Leí Los elementales de Michael McDowell (1950-1999), traducción de Teresa Arijón y publicado entre nosotros por La Bestia Equilátera.
Este
profesor con aspecto de guardafaro o ballenero de Nueva Inglaterra (como lo
presenta Douglas E. Winter) escribió los guiones de Beetlejuice (1987), El
extraño mundo de Jack (1993) y Thinner (1996) pero, más allá de la fama
alcanzada en el mundo del cine, era una las voces más reconocidas en el
segmento de novelas de bolsillo. Para Stephen King era el mejor en ese campo,
logrando un gótico sureño muy particular, con todos los manierismos del
subgénero más una deriva hacia un terror sobrenatural. Lamentablemente, la
enfermedad de la época se lo llevó muy joven.
Los
elementales es su libro más celebrado. La novela abre el juego
con un epígrafe de Thomas Browne donde se censura la habitual estafa del Diablo,
quien nos persuade de mirar para otro lado cuando se suceden apariciones que
confirman su obrar maligno. Es mejor echarle la culpa al engaño de los sentidos
o a una imaginación ociosa antes que admitir la intervención diabólica. Ese embuste
triunfal nos hace recordar la frase de Keyser Söser: "El mayor truco del
diablo fue convencer al mundo de que no existía". No en vano el libro de
Browne se llama De los Errores Vulgares.
El
epígrafe nos da, entonces, el marco desde donde se va a contar la historia. En
efecto, la novela se estructura en torno a esa errada superstición de la gente
común y, sobre todo, sus consecuencias: el horror existe, se manifiesta.
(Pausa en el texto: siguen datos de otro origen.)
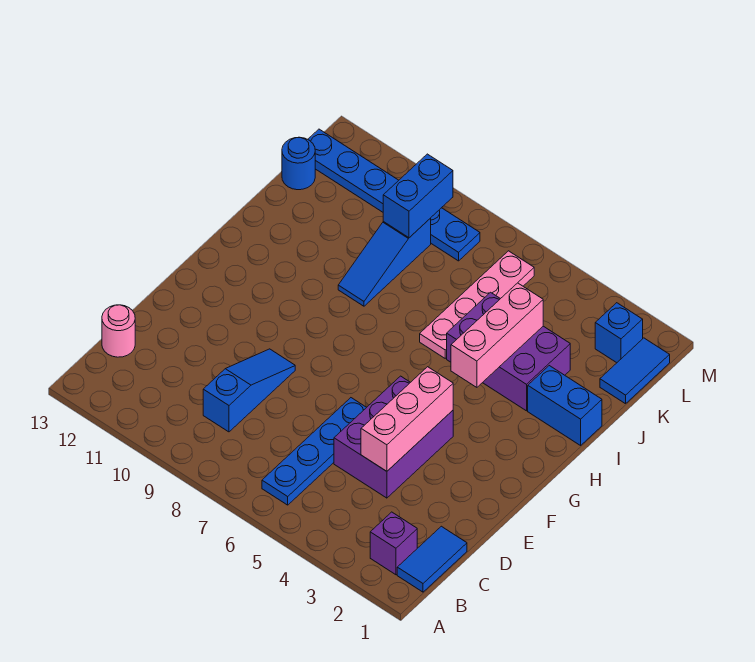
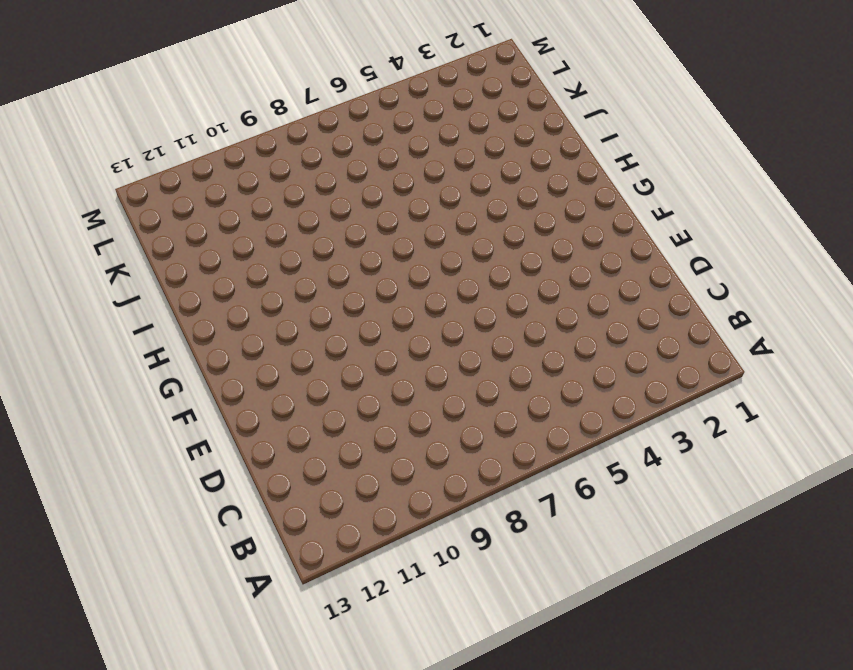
none -> blue tile B1:C1 level 1
none -> purple brick B2 level 1
none -> blue plate B6:E6 level 1

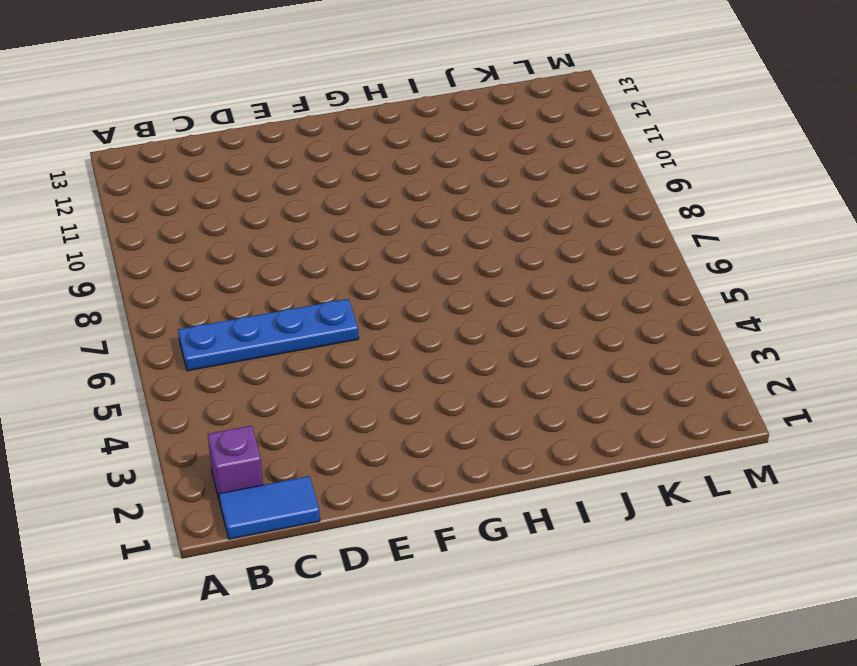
none -> blue slope C9:E9 level 1 top C
none -> pink round brick C13 level 1
none -> purple brick D4:F5 level 1

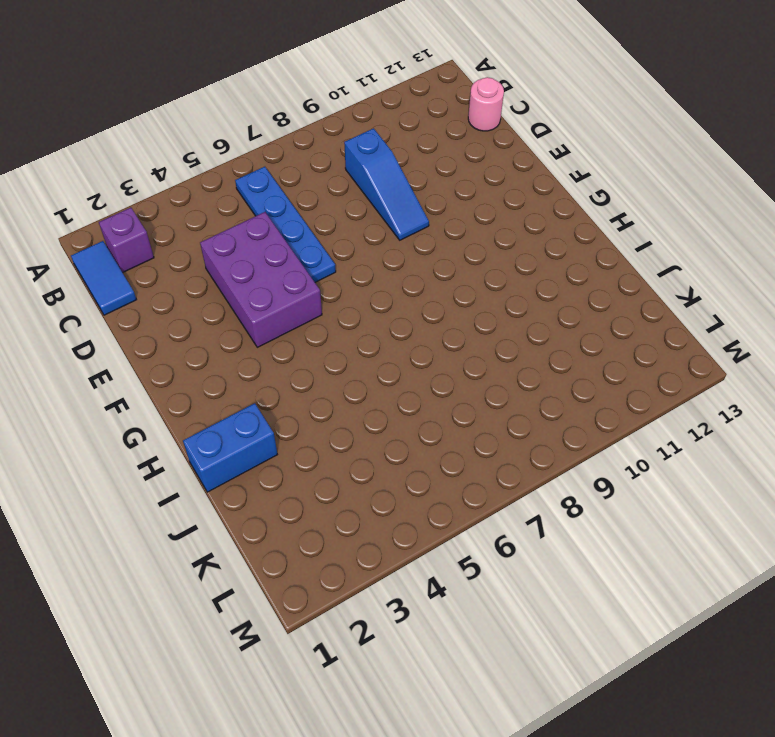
none -> purple brick I3:J5 level 1
none -> pink plate I6:L6 level 1
none -> blue slope I9:K9 level 1 top K

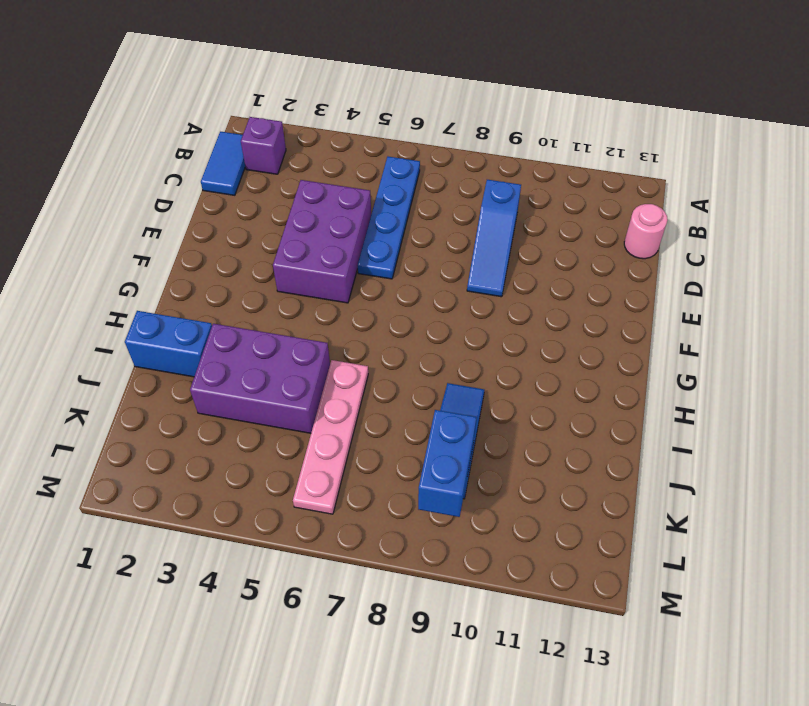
none -> blue tile K1:L1 level 1
none -> blue round brick K13 level 1
none -> blue brick L2 level 1

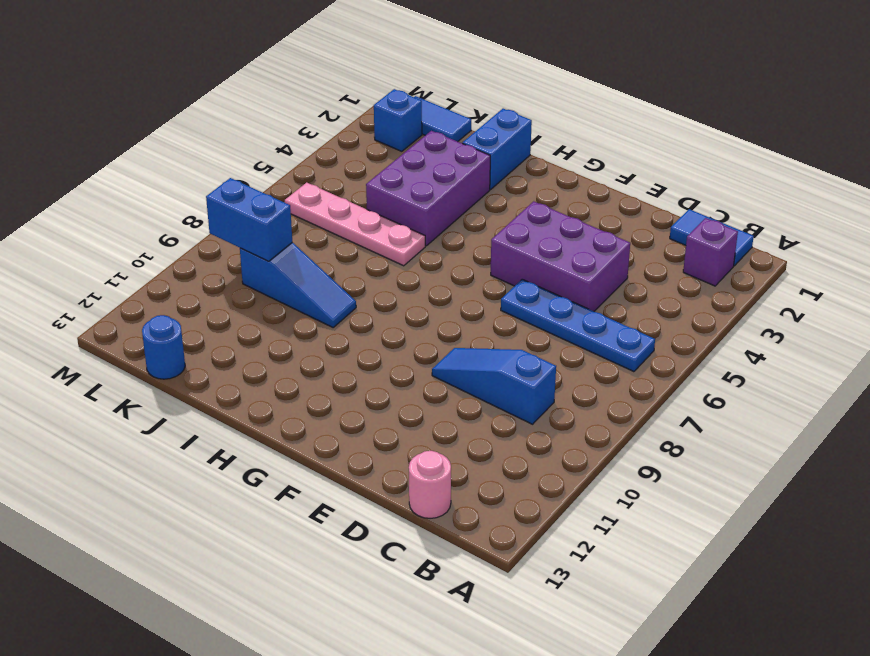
none -> blue plate L8:L13 level 1
none -> pink brick D4:F4 level 2
none -> pink brick H4:J4 level 2

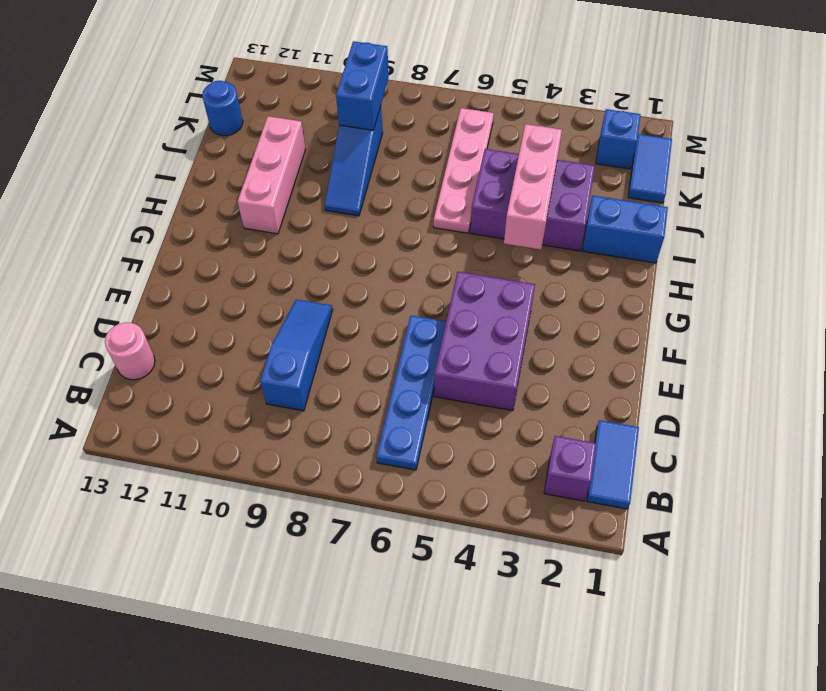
pink brick H11:J11 level 1 -> pink brick D4:F4 level 2
none -> blue plate L8:L13 level 1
Hacemos muy mal en ignorar las llamadas del horror.
¿Y
quiénes son estos incautos que eluden las señales que ratifican las acechanzas
del Mal? Por supuesto que una familia porque, para McDowell, los vínculos familiares
te atraviesan como si fueran una viga clavada en la cabeza de cada uno de sus
miembros. No lo digo yo, lo dice él. Y para que no queden dudas afirma que la
familia es la pesadilla americana.
Justamente,
en Los elementales atestiguamos el devenir de dos familias sureñas, en
este caso, de Alabama que se conducen como si fueran una sola con hijos de la
una, casados con hijas de la otra, toda una vida viviendo en casas contiguas
tanto en la ciudad como en las residencias de verano y un destino común en el
cementerio local. Este gran colectivo se compone de matronas omnipresentes y
malvadas, esposos poderosos que coquetean con la política, hijos e hijas con
patologías diversas y relaciones tóxicas, una nieta lúcida y asombrada, y como
siempre, la silente pero poderosa servidumbre y su parlamento con lo oculto. Pero
sin dudas que me falta nombrar el personaje central: el paisaje. Tres casas
iguales en las solitarias playas de Alabama. Tres casas que el rigor estival
aísla aún más. Dos casas habitables. Y una tercera, habitada.
La novela arranca con el funeral de una
de las matriarcas y la necesidad de observar un ritual por demás de anómalo
como parte del servicio religioso. La idea de pasar el duelo en las casas de
verano moviliza a ambas familias hacia la costa. El viaje serpenteando las
olas, entre la playa y la laguna interior es también una zambullida en el
vientre del mal. Mientras la familia desgrana sus rencores, miserias y claudicaciones,
la progresión de lo maligno se va solapando hasta cobrar un vértigo que te deja
boquiabierto.
En nota aparte, me gustaría destacar los diálogos
estructurados de una forma admirable y que logran mostrar a los personajes
mucho más que cualquier descripción. El oficio de guionista aporta un detalle
que se aprecia. Y otra cualidad distintiva es el ácido sentido del humor que
perfuma un escenario decadente, banal y ciertamente, tóxico…
McDowell se luce con su oficio de
contador de historias. Y, sobre todo, por su pericia para asustar. Y eso que escribir
para la posteridad le parecía un error y no le incomodaba ser tachado como escritor
comercial. Sin embargo, su obra se conserva y agiganta pues, de forma
simple pero contundente, logra dialogar con los miedos de cada lector. Que de
eso se trata, en definitiva, el secreto de escribir género.